Cardiff had plugged the gap left by hamstring victims Ross McCormack and Jay Bothroyd with fellow striker Michael Chopra, back on a two-month loan at the club where he hit 22 goals to earn last year's £5 million move to Sunderland.

After 13 minutes, Chopra worked space inside the penalty box but scuffed the ball across the face of goal.

City controlled the game and only a magnificent fingertip save from former Spurs goalkeeper Radek Cerny denied Stephen McPhail a 21st-minute goal after he clipped Roger Johnson's pull-back goalwards.

The dismissal of City captain Purse came seven minutes later after his tackle on Cook, who was 40 yards from goal and not the last man.
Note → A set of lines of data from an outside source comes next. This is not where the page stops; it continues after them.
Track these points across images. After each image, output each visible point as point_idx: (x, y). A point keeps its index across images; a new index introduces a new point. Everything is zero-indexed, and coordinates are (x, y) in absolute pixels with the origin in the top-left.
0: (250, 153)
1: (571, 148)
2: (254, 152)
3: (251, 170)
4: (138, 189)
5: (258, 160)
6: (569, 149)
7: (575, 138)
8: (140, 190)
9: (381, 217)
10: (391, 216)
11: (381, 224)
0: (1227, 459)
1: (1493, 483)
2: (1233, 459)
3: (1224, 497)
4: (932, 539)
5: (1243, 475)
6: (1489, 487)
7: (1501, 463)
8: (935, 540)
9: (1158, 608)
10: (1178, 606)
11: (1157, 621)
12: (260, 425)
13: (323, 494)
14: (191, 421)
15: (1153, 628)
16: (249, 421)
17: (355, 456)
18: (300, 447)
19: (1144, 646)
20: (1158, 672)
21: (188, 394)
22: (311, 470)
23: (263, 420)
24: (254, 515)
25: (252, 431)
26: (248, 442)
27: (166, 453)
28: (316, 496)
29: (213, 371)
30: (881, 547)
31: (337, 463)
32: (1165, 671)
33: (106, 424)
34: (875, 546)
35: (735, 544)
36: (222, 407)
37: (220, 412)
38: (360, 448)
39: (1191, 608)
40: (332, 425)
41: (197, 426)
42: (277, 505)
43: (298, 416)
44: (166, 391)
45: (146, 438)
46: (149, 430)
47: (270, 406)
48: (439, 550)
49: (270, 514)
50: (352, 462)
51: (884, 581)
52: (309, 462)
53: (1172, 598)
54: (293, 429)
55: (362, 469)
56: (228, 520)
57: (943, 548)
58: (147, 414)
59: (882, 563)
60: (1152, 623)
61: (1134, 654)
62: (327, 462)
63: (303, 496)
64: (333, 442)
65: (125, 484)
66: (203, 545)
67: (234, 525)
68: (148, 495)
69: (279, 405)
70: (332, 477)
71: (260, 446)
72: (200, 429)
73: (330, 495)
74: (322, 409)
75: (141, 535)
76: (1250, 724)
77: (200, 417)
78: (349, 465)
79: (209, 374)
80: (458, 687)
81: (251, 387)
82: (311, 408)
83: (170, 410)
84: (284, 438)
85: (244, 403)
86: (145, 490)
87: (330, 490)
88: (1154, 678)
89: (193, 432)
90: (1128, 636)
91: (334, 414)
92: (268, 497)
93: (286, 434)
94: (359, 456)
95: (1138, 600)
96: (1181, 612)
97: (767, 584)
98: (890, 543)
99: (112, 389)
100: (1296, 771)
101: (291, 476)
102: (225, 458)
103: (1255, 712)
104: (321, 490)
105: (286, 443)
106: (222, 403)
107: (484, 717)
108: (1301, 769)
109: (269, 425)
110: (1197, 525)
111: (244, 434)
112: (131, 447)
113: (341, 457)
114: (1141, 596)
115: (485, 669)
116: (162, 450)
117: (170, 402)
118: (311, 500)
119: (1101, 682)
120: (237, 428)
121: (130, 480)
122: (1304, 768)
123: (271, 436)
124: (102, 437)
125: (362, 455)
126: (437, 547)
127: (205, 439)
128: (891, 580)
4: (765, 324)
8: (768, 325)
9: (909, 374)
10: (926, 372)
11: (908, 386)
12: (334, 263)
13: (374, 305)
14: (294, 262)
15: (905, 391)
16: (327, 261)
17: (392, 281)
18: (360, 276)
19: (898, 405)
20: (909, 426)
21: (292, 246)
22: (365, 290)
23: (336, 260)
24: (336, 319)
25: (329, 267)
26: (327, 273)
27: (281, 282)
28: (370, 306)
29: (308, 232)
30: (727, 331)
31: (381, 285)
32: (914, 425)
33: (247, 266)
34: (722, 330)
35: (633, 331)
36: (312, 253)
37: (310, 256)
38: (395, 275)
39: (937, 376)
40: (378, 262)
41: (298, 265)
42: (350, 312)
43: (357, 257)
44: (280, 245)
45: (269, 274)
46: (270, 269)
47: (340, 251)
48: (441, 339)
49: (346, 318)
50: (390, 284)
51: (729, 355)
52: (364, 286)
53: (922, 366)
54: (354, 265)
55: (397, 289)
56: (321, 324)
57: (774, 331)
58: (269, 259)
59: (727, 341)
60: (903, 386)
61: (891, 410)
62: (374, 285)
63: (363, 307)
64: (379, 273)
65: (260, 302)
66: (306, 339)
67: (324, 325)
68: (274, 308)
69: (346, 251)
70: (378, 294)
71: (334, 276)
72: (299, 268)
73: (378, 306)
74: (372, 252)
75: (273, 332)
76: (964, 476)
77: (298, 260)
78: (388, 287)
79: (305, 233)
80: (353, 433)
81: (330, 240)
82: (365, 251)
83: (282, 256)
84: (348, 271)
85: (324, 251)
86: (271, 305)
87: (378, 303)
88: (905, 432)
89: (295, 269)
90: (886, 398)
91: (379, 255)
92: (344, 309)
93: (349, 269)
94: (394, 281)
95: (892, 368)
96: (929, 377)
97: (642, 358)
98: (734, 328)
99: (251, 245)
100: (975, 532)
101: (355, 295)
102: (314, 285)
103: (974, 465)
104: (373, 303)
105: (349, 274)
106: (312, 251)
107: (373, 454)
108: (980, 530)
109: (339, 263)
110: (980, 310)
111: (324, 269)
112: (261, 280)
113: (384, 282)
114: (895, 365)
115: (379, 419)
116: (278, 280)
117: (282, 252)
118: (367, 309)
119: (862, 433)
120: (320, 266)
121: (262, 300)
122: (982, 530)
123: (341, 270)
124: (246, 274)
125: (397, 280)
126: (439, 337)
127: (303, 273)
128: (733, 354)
Peter Whittingham fizzed a shot over the bar as half-time neared and, after it, Samuel Di Carmine lashed an angled effort over the top of the bar for the home side.

The contest was more even now and Rangers substitute Akos Buzsaky's swerving drive was spilt by keeper Tom Heaton. Another replacement, Patrick Agyemang, wastefully sliced the close-range rebound against the outside of the post, as the assistant referee flagged for offside.

Rangers' breakthrough arrived when Mahon rose highest to meet Peter Ramage's cross eight yards out and send a looping header into the top-right corner.

Comminges joined Purse in the dressing room four minutes from the end when he was booked for a foul and then, 60 seconds later, spoke to the assistant.